ドラマでは、一つの言葉の定義をめぐる試行錯誤が丁寧に描かれます。たとえば、「右」という簡単な言葉一つをとっても、その定義がどれほど複雑で、誤解を生みやすいか。絶対的な基準がない中で、どのように普遍的な定義を導き出すのか。
みどりが「右」を説明する際に言った「朝日を見ながら泣いたとき、あったかい風に吹かれて先に涙が乾く側のほっぺた」という語釈は詩的すぎて辞書の語釈には不向きかもしれませんが、自身の経験をもとにした、血が通った素敵な回答でした。
編集部員たちは、言葉が単なる記号ではなく、人々の思考や感情を形作り、社会を動かす力を持つことを誰よりも深く理解しています。言葉の多義性や曖昧さに頭を悩ませながらも、言葉の「本質」を捉えようとする辞書編纂者たちの途方もない情熱。そして、それに人生をかける重みといったらもう……。お仕事ドラマとしても、胸アツ展開をみせていきます。
さらにこの辞書作りの情熱は、製紙会社で辞書に適した“究極の紙”作りに奮闘する宮本慎一郎(矢本悠馬)の物語とも交錯。
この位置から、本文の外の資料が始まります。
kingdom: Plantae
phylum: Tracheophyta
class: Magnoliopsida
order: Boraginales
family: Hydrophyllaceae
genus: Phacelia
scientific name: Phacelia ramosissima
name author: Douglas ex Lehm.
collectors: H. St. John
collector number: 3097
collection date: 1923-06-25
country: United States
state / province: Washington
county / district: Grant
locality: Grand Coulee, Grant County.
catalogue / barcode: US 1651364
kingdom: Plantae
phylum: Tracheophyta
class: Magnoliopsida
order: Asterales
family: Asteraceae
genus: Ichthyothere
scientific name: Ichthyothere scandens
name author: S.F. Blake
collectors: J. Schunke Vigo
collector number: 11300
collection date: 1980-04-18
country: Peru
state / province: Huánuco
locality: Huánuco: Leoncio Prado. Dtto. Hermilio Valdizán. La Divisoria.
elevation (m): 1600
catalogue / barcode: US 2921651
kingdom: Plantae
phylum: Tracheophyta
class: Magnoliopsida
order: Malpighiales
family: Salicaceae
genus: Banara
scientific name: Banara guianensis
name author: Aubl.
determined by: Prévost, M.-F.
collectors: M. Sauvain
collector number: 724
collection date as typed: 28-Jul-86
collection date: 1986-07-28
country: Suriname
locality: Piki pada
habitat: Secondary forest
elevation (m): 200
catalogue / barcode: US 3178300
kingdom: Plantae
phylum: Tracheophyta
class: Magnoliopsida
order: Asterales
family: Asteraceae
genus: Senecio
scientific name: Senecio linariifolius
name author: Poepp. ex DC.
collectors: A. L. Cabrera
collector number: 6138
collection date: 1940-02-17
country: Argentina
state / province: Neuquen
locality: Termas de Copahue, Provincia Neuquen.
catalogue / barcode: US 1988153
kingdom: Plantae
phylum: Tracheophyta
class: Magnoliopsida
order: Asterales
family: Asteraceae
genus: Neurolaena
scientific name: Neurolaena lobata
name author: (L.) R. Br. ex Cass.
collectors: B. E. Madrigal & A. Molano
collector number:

彼らの姿は、まさに「神(紙)は細部に宿る」という言葉を体現しているかのようです。

「 今あなたの中に灯っているのは…」しびれるセリフが続出
「辞書って、ただ言葉の意味を羅列したデータベースに過ぎないんじゃないの?」そんな疑問を抱きがちですが、ドラマを観ると、そうではないことが分かります。辞書はまさに、文化と知の集大成であり、私たちが過去から現在、そして未来へと受け継いでいくべき知的な財産。
辞書編纂者たちは、単なる定義付けを超え、言葉の持つニュアンス、使われ方、そしてその言葉が持つ歴史的背景までも深く考察しています。
たとえば、ある言葉が時代とともに意味合いを変化させていく様子。若者言葉が生まれ、やがて一般に浸透していく過程。あるいは、特定の文脈でのみ使われる専門用語や隠語。辞書には、そうした言葉の「生き様」が刻まれていきます。
第2話でみどりは「恋愛」の語釈がこれまで「男女」や「異性」という言葉で語られていたことに意義を唱えます。「恋愛は異性同士だけのものではない」と。ただ、自分の抱くモヤモヤの理由をうまく説明できないみどりに対して、馬締はこう言います。
「うまくなくてもいいんです。それでも言葉にしてください。今あなたの中に灯っているのは、あなたが言葉にしてくれないと消えてしまう光なんです」
しびれました……。本当にその通りだと感じます。SNS時代、人の意見に乗っかったり、誰かの答えをみてそれを自分の答えにしてしまうのは簡単だけど、自分だけの気持ちや、それを導く言葉を紡ぎ出すことこそが大切なのではないでしょうか。